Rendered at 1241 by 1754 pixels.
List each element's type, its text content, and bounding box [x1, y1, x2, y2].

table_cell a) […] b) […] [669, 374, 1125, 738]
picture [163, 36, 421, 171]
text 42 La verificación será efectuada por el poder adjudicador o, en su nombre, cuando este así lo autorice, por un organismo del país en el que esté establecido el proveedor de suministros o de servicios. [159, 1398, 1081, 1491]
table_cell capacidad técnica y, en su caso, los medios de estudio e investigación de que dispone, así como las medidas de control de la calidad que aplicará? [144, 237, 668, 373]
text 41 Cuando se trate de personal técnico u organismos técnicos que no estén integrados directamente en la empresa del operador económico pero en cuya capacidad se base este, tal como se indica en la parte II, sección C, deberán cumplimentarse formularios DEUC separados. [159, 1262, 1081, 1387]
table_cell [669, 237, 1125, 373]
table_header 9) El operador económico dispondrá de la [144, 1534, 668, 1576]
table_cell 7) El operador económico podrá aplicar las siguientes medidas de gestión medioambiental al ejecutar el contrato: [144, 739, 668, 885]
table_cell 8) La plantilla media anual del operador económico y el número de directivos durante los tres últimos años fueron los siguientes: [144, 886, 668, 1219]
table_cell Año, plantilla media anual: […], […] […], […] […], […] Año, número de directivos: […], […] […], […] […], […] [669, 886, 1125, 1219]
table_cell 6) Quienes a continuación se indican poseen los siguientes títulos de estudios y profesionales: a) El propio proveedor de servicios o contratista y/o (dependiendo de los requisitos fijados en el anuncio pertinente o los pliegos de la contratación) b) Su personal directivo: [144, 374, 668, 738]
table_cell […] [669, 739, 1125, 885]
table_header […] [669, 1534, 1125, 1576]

▬▬▬▬▬▬

> [EXERCISE BRIEF]: Please rewrite these lines with "operador económico" replaced by "licitador" everywhere, leaving everything else unchanged.

> [RESPONSE BELOW]:
Rendered at 1241 by 1754 pixels.
List each element's type, its text content, and bounding box [x1, y1, x2, y2].

table_cell a) […] b) […] [669, 374, 1125, 738]
picture [163, 36, 421, 171]
text 42 La verificación será efectuada por el poder adjudicador o, en su nombre, cuando este así lo autorice, por un organismo del país en el que esté establecido el proveedor de suministros o de servicios. [159, 1398, 1081, 1491]
table_cell capacidad técnica y, en su caso, los medios de estudio e investigación de que dispone, así como las medidas de control de la calidad que aplicará? [144, 237, 668, 373]
text 41 Cuando se trate de personal técnico u organismos técnicos que no estén integrados directamente en la empresa del licitador pero en cuya capacidad se base este, tal como se indica en la parte II, sección C, deberán cumplimentarse formularios DEUC separados. [159, 1262, 1081, 1387]
table_cell [669, 237, 1125, 373]
table_header 9) El licitador dispondrá de la [144, 1534, 668, 1576]
table_cell 7) El licitador podrá aplicar las siguientes medidas de gestión medioambiental al ejecutar el contrato: [144, 739, 668, 885]
table_cell 8) La plantilla media anual del licitador y el número de directivos durante los tres últimos años fueron los siguientes: [144, 886, 668, 1219]
table_cell Año, plantilla media anual: […], […] […], […] […], […] Año, número de directivos: […], […] […], […] […], […] [669, 886, 1125, 1219]
table_cell 6) Quienes a continuación se indican poseen los siguientes títulos de estudios y profesionales: a) El propio proveedor de servicios o contratista y/o (dependiendo de los requisitos fijados en el anuncio pertinente o los pliegos de la contratación) b) Su personal directivo: [144, 374, 668, 738]
table_cell […] [669, 739, 1125, 885]
table_header […] [669, 1534, 1125, 1576]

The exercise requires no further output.